Instruction ▸
Find each line of the entries with the string "LIST", please, and copy it.

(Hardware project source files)
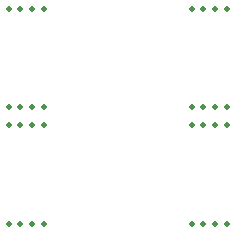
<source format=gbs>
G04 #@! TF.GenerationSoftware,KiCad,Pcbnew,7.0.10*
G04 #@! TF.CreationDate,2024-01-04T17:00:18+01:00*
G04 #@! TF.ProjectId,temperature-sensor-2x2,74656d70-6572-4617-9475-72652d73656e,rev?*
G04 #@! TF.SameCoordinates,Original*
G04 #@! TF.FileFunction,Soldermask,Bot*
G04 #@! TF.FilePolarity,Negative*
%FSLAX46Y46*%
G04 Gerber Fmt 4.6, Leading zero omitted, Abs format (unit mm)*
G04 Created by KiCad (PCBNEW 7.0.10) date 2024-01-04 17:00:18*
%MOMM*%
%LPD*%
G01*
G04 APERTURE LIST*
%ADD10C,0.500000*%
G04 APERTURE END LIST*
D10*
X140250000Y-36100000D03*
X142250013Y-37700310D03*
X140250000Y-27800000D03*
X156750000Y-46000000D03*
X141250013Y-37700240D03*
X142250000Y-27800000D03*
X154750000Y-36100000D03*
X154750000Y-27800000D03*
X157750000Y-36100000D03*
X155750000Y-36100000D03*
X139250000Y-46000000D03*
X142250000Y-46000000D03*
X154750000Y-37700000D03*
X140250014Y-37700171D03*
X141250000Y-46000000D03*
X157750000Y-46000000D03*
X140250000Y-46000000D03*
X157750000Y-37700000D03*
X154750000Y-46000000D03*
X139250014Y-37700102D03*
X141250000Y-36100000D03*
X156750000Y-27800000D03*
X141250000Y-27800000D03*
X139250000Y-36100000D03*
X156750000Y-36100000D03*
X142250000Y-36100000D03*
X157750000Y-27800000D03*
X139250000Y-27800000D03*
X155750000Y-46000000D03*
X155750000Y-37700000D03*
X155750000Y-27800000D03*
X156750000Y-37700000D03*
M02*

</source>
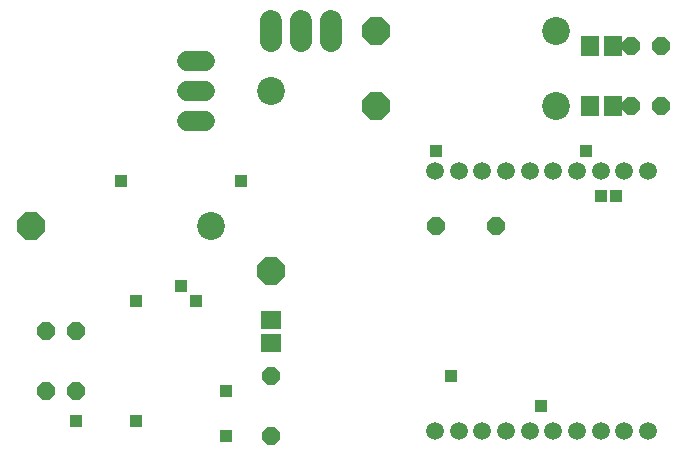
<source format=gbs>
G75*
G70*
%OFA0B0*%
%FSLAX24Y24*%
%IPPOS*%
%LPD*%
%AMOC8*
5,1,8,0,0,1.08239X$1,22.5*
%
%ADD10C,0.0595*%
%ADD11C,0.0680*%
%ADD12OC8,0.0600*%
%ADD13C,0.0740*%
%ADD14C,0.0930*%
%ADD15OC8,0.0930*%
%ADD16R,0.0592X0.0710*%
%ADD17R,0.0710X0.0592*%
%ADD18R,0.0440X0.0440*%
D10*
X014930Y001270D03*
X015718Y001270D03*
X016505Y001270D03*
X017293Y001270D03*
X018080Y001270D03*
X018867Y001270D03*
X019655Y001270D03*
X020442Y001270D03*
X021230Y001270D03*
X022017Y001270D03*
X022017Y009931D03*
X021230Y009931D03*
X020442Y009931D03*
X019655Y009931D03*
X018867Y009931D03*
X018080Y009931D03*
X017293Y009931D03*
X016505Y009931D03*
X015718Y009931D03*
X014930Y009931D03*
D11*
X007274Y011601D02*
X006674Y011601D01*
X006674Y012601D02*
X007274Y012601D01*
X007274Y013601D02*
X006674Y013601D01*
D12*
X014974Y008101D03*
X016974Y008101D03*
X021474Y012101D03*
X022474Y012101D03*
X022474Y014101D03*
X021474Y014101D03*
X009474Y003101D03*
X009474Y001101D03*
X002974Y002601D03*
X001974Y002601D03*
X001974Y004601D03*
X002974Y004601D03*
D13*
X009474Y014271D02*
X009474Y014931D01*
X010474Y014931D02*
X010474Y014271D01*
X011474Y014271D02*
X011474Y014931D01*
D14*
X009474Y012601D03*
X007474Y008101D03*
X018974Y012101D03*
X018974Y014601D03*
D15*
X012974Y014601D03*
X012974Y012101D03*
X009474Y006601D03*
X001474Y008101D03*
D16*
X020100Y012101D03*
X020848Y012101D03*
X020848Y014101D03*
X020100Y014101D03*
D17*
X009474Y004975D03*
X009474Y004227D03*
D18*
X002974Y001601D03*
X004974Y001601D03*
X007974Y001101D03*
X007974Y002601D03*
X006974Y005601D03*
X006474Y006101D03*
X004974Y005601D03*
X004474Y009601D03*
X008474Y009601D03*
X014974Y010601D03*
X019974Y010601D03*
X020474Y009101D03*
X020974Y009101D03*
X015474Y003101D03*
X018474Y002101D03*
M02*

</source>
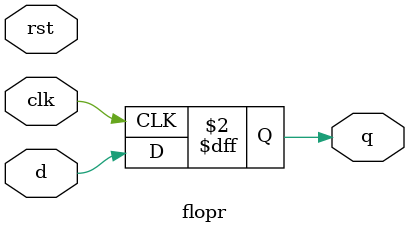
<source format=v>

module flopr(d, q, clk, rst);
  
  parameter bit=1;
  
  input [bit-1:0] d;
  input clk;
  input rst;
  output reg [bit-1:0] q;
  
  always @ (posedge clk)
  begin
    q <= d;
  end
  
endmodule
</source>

Expected output ▸
G04 APERTURE LIST*
G04 APERTURE END LIST*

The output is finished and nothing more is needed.